We also use a Mark array, whose initial value for each vertex is zero. If a vertex enters B, its Mark value becomes 1. And we use the Dis array to store the answer (distance) for each vertex.

const int maxn = 1e5 + 10;// hadeaksar meghdare n
int n, m;// tedad ras ha va tedad yal ha
int Dis[maxn];//javab har ras
bool Mark[maxn];//neshan midahad aya yek ras tabehal varede queue shode ya na
queue <int> q;// toozihe un neveshte shode
vector<int> adj[maxn] ;//list hamsaye haye har ras dar un neveshte shode

void bfs(int root){//fasele harki az root bedast khahad amad
    Dis[root] = 0; // dis(root , root) = 0
    Mark[root] = 1;
    q.push(root);
    while(q.size()){//ta zamani ke dakhele q ras hast while ra edame bede
        int u = q.front();//rasi dar q ke kamtarin Dis ra darad
        q.pop(); //hazfe un
        for(int i = 0; i < adj[u].size(); i++){//hamsaye haye i ra negah mikonim va agar ta be hal vared q nashodan vared mikonim
            int v = adj[u][i];
              if(!Mark[v]){
                  Mark[v] = 1;
                  Dis[v] = Dis[u] + 1;
                  q.push(v);
              }
        }
    }
}

int main(){
    cin >> n >> m ;
    for(int i = 1; i <= m; i++){//list hamsaye haye ras ha ra por mikonim
        int u, v;
        cin >> u >> v ;
        adj[u].push_back(v);
        adj[v].push_back(u);
    }
    bfs(1);//yani be ezaye root = 1 tabe bfs ra seda bezan
    for(int i = 1; i <= n; i++)//chupe khrooji
       cout << Dis[i] << ' ';
}

In this algorithm, each vertex enters q at most once, and each edge is processed at most once for each of its endpoints. Therefore, our algorithm has a time complexity of \(O(n+m)\).

Conclusion¶

In this section, we introduced the BFS algorithm and its properties. Some of the most important applications of BFS include:

• Finding the distance of every vertex from a specific root vertex.

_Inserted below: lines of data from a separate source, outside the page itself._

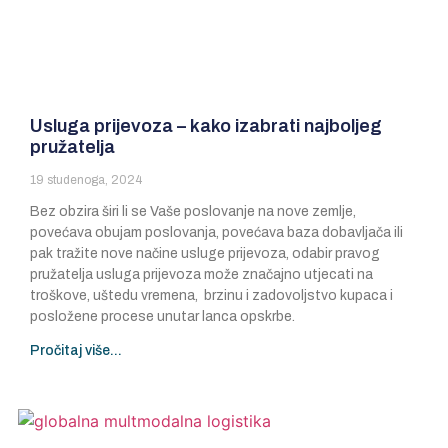
Usluga prijevoza – kako izabrati najboljeg
pružatelja
19 studenoga, 2024
Bez obzira širi li se Vaše poslovanje na nove zemlje,
povećava obujam poslovanja, povećava baza dobavljača ili
pak tražite nove načine usluge prijevoza, odabir pravog
pružatelja usluga prijevoza može značajno utjecati na
troškove, uštedu vremena, brzinu i zadovoljstvo kupaca i
posložene procese unutar lanca opskrbe.
Pročitaj više...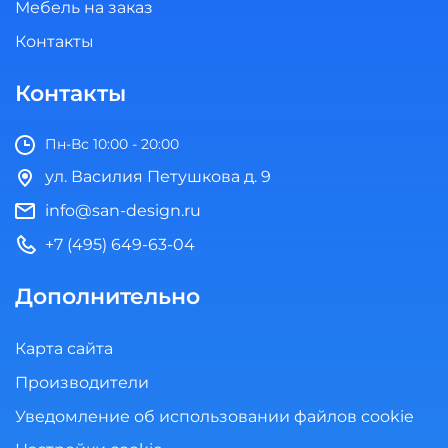
Мебель на заказ
Контакты
Контакты
Пн-Вс 10:00 - 20:00
ул. Василия Петушкова д. 9
info@san-design.ru
+7 (495) 649-63-04
Дополнительно
Карта сайта
Производители
Уведомление об использовании файлов cookie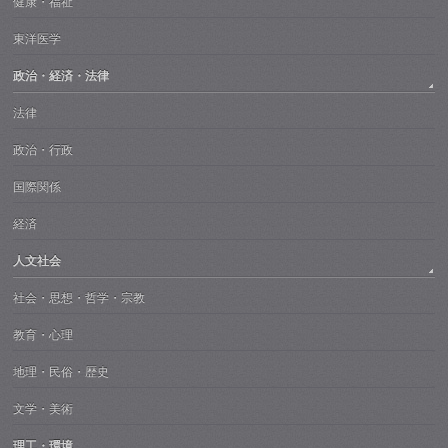
健康・福祉
東洋医学
政治・経済・法律
法律
政治・行政
国際関係
経済
人文社会
社会・思想・哲学・宗教
教育・心理
地理・民俗・歴史
文学・美術
理工・環境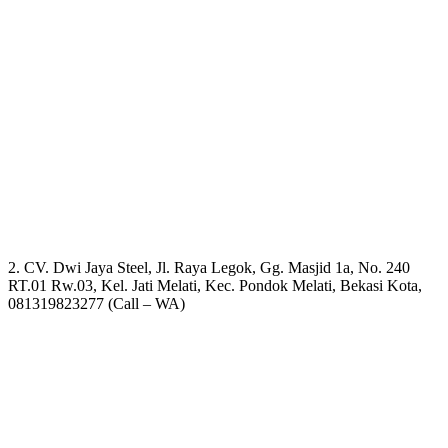
2. CV. Dwi Jaya Steel, Jl. Raya Legok, Gg. Masjid 1a, No. 240
RT.01 Rw.03, Kel. Jati Melati, Kec. Pondok Melati, Bekasi Kota,
081319823277 (Call – WA)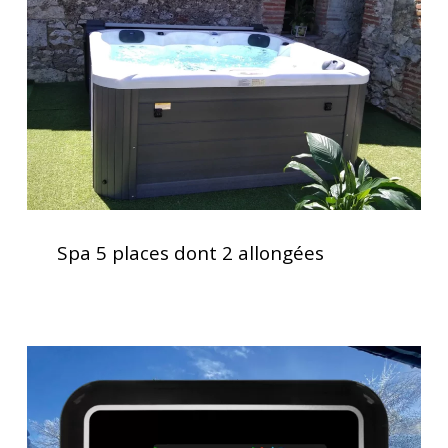
2
allongées
Spa
5
Spa 5 places dont 2 allongées
places
dont
2
allongées
Clavier
spa
K1000
Gecko,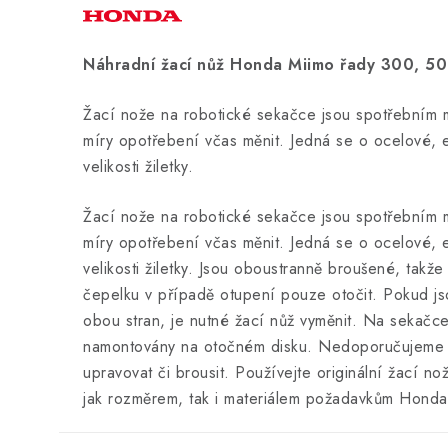
Náhradní žací nůž Honda Miimo řady 300, 5
Žací nože na robotické sekačce jsou spotřebním m
míry opotřebení včas měnit. Jedná se o ocelové, 
velikosti žiletky.
Žací nože na robotické sekačce jsou spotřebním m
míry opotřebení včas měnit. Jedná se o ocelové, 
velikosti žiletky. Jsou oboustranně broušené, takž
čepelku v případě otupení pouze otočit. Pokud js
obou stran, je nutné žací nůž vyměnit. Na sekačc
namontovány na otočném disku. Nedoporučujem
upravovat či brousit. Používejte originální žací n
jak rozměrem, tak i materiálem požadavkům Honda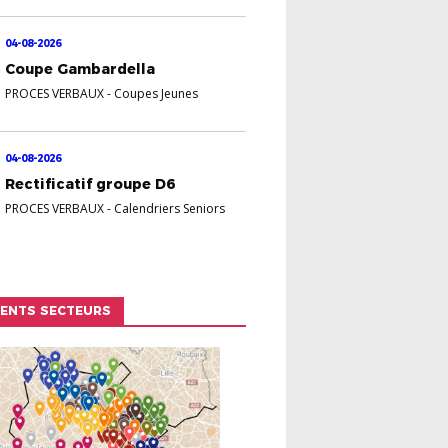
04-08-2026
Coupe Gambardella
PROCES VERBAUX
-
Coupes Jeunes
04-08-2026
Rectificatif groupe D6
PROCES VERBAUX
-
Calendriers Seniors
RENTS SECTEURS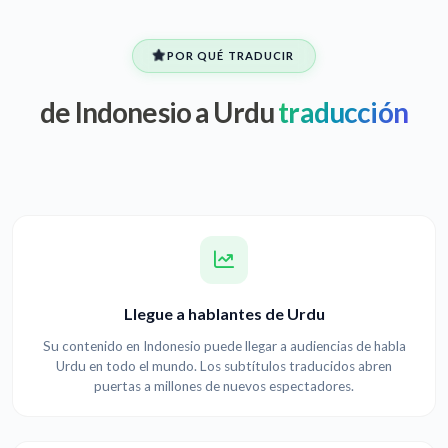
POR QUÉ TRADUCIR
de Indonesio a Urdu
traducción
Llegue a hablantes de Urdu
Su contenido en Indonesio puede llegar a audiencias de habla
Urdu en todo el mundo. Los subtítulos traducidos abren
puertas a millones de nuevos espectadores.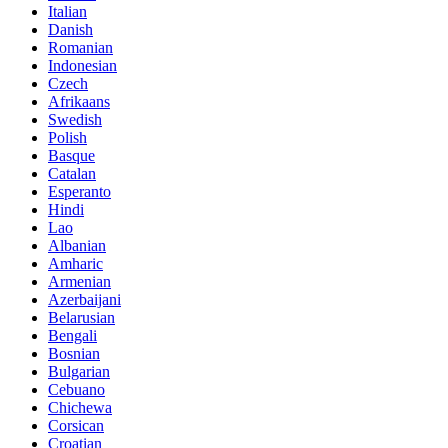
Italian
Danish
Romanian
Indonesian
Czech
Afrikaans
Swedish
Polish
Basque
Catalan
Esperanto
Hindi
Lao
Albanian
Amharic
Armenian
Azerbaijani
Belarusian
Bengali
Bosnian
Bulgarian
Cebuano
Chichewa
Corsican
Croatian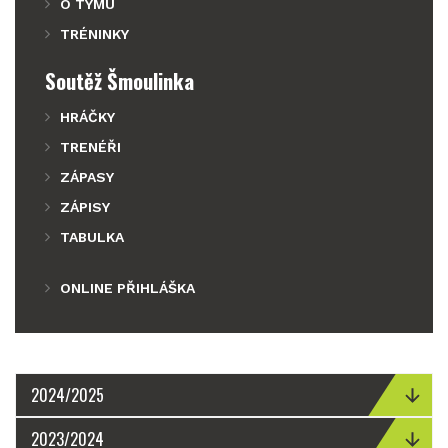
O TÝMU
TRÉNINKY
Soutěž Šmoulinka
HRÁČKY
TRENÉŘI
ZÁPASY
ZÁPISY
TABULKA
ONLINE PŘIHLÁŠKA
2024/2025
2023/2024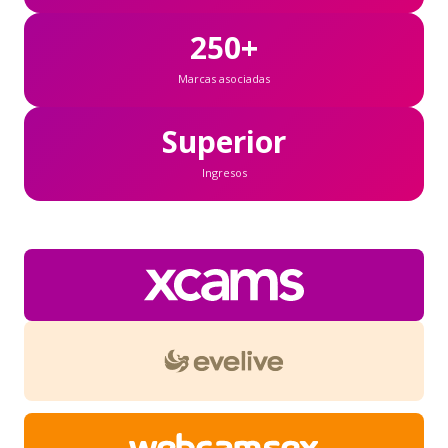
250+
Marcas asociadas
Superior
Ingresos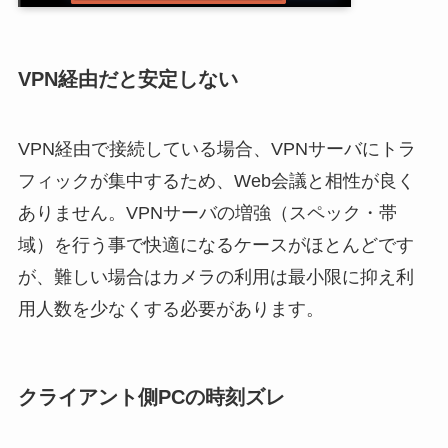
VPN経由だと安定しない
VPN経由で接続している場合、VPNサーバにトラ
フィックが集中するため、Web会議と相性が良く
ありません。VPNサーバの増強（スペック・帯
域）を行う事で快適になるケースがほとんどです
が、難しい場合はカメラの利用は最小限に抑え利
用人数を少なくする必要があります。
クライアント側PCの時刻ズレ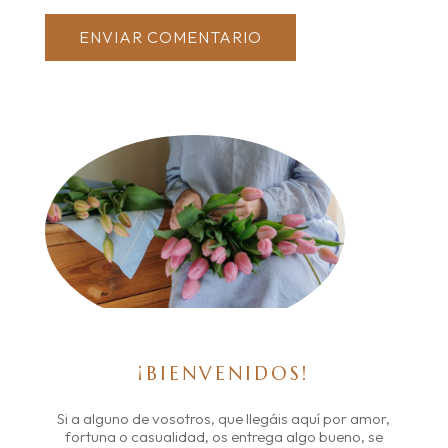
ENVIAR COMENTARIO
¡BIENVENIDOS!
Si a alguno de vosotros, que llegáis aquí por amor,
fortuna o casualidad, os entrega algo bueno, se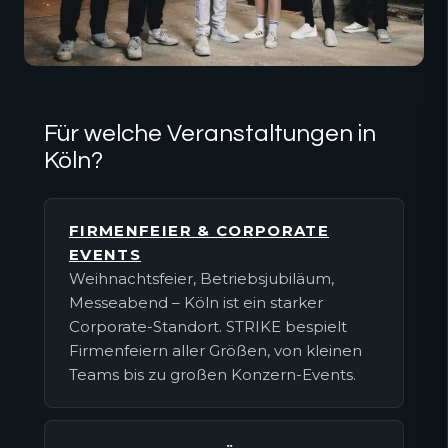
Für welche Veranstaltungen in
Köln?
FIRMENFEIER & CORPORATE
EVENTS
Weihnachtsfeier, Betriebsjubiläum,
Messeabend – Köln ist ein starker
Corporate-Standort. STRIKE bespielt
Firmenfeiern aller Größen, von kleinen
Teams bis zu großen Konzern-Events.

• Finding all vertices within the connected component of a specific vertex (and thus determining if the graph is connected or not).

• Graph traversal for a specific purpose.

• Utilizing the concepts of BFS and the BFS tree in solving theoretical problems.

It is highly recommended to refer to the exercises in this section for a deeper understanding.